Enterprise leaders have been under constant pressure to sustain business and explore new opportunities for growth due to the disruptive nature of digital natives that survived through the dot-com bubble and are thriving. And then, the digital landscape snowballed, followed by a pandemic that disrupted the way the world works. These events mostly favored the digital natives that thrive with technology to become dominant players in their segment.

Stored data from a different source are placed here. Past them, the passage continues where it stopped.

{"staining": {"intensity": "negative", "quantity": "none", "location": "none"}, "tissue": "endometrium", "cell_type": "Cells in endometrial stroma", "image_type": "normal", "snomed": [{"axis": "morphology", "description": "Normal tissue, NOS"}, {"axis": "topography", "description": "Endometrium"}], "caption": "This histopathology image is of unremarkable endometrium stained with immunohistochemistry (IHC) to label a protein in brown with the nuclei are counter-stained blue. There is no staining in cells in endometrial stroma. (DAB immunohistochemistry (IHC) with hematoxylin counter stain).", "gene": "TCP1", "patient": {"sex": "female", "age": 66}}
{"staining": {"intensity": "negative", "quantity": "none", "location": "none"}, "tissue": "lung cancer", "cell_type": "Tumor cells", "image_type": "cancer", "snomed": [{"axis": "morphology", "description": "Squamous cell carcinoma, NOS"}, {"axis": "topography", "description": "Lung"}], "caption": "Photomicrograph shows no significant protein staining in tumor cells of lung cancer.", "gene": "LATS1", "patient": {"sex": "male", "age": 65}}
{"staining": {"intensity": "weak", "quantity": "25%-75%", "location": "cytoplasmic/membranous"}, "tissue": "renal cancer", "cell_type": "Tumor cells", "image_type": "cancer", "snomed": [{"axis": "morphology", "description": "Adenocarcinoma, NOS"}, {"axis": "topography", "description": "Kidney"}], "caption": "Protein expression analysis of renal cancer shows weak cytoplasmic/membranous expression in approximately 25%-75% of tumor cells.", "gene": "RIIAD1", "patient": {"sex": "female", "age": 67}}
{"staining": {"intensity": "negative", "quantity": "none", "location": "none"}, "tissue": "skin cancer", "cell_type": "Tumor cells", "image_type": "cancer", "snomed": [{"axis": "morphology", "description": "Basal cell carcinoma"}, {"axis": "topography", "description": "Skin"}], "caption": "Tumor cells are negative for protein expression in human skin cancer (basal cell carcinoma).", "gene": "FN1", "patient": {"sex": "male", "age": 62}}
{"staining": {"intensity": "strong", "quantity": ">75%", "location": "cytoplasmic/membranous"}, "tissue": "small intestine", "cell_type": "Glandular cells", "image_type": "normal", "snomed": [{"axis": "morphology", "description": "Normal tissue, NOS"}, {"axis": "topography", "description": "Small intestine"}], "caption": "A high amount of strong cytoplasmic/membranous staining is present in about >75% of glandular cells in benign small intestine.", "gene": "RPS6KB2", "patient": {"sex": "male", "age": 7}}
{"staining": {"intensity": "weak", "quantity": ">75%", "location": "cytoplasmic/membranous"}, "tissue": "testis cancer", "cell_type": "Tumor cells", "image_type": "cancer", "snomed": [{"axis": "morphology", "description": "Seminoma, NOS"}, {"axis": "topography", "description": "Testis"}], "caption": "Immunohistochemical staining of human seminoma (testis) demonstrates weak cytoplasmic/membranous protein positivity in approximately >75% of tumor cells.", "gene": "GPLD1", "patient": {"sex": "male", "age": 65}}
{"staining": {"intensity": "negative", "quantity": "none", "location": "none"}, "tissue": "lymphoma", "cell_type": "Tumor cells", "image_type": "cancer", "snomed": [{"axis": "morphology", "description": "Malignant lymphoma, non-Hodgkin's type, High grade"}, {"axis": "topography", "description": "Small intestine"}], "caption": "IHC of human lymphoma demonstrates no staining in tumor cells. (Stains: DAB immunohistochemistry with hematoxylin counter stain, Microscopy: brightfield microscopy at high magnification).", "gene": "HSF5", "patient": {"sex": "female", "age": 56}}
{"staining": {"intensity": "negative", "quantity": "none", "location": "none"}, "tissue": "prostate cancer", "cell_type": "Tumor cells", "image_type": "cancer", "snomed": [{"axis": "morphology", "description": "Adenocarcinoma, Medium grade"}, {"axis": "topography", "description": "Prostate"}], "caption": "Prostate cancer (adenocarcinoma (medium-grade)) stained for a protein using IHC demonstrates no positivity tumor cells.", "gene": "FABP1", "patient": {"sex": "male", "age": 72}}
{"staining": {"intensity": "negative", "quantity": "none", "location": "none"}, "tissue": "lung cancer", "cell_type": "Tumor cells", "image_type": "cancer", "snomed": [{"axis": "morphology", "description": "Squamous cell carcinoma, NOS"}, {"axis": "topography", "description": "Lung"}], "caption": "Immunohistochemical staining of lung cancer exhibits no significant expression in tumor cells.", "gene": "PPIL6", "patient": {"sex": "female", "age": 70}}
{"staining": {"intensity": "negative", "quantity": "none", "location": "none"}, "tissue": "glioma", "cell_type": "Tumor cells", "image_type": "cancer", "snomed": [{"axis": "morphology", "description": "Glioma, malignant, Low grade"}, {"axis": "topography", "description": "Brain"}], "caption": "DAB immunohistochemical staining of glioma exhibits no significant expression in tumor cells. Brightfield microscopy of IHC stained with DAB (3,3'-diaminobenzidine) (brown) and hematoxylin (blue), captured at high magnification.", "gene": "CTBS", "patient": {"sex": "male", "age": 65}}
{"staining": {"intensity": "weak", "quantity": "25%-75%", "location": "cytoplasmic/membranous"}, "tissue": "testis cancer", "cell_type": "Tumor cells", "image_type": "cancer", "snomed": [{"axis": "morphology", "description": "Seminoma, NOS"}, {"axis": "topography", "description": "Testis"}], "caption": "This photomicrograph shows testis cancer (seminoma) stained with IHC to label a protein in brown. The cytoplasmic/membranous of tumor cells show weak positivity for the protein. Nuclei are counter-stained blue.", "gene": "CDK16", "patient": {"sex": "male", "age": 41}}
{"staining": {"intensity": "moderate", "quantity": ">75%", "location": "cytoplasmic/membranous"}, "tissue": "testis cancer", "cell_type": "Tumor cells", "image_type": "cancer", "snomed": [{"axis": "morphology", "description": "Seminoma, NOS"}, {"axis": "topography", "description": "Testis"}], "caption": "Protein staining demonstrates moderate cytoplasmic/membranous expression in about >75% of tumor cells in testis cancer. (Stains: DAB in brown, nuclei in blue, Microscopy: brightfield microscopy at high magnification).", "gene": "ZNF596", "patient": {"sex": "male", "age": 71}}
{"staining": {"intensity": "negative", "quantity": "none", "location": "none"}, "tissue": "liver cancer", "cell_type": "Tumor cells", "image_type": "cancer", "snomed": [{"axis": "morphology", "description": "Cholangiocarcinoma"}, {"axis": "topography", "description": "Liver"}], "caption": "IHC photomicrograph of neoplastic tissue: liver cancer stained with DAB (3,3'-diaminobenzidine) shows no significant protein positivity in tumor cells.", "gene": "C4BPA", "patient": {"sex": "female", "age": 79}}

While enterprise leaders worked through the pandemic, the ongoing geopolitical tensions in Eastern Europe have had surprising effects on the world economy, which seemed to be recovering well from the pandemic’s impact before the conflict.
In fact, enterprise leaders have to deal with such random events now and then. For example, McKinsey estimates that enterprises can expect supply chain disruptions lasting a month or more every 3.7 years. This is a lot more to deal with, so how can enterprise leaders be ready to respond to and remediate the effects of such events?
The answer lies with data-informed decision-making and strategic execution. Achieving this is easier said than done: It requires changing how enterprise leaders think about data and how it is managed.
Here are five data imperatives enterprise leaders should think about.
Too much data collection is expensive
The imperative is to understand which data points to collect and then how to process and store them. The old-style thinking that too much data can’t be bad for business is proving wrong: as data volumes grow exponentially, the cost of managing and securing the data effectively becomes time- and cost-intensive. Hence, it is essential to think through which data points to collect and how long they should be stored.
Centralize data systems
It implies having a single source of truth and avoiding redundancies that will not work in a synchronized manner. Centralizing data systems, along with methodically choosing which data points to collect, helps various departments have seamless access to the necessary data and operate optimally — for example, understanding customer journeys across products and services to serve highly-relevant content and experiences. Further, it simplifies serving data privacy requests and helps reduce compliance risk.
Manage data as a product
Different teams in an enterprise often build data pipelines and process data as per their individual needs. This makes it difficult for another team to leverage the processed data; instead, they would need to process the same raw data per their specific needs.
To gain more value from the data system and programs, enterprise leaders should strategize managing data as a product as the next step to centralizing data systems. This helps manage data in a way that serves multiple purposes and offers more value to the whole enterprise.
Leverage technology for compliance
Enterprises already deal with a range of regulatory requirements. Additionally, the regulatory landscape around data management has been rapidly evolving. Imagine the regulations around storing and processing health data, payments data, or children’s data, among others. And then, there are regulations specifically designed to protect consumer data privacy, such as GDPR.
Positively, while the regulatory landscape has been growing, so has regtech, which helps enterprises manage compliance. Enterprise leaders should actively explore regtech platforms that align well with compliance requirements and business priorities. For example, at LoginRadius, we balance the business need for identity management with compliance requirements.
Data privacy as a competitive advantage
Today, being proactive about data privacy is a competitive advantage. It is evident in the rise of privacy-focused alternatives to popular services like Google Search, Microsoft Outlook, and Dropbox, among others.
As enterprise leaders become well-equipped to address the current data management and privacy needs, they should explore how they can ensure their data programs across the enterprise are future-ready. It is essential because the future of business will become more and more about combining industry-specific expertise and technical know-how with data management capabilities.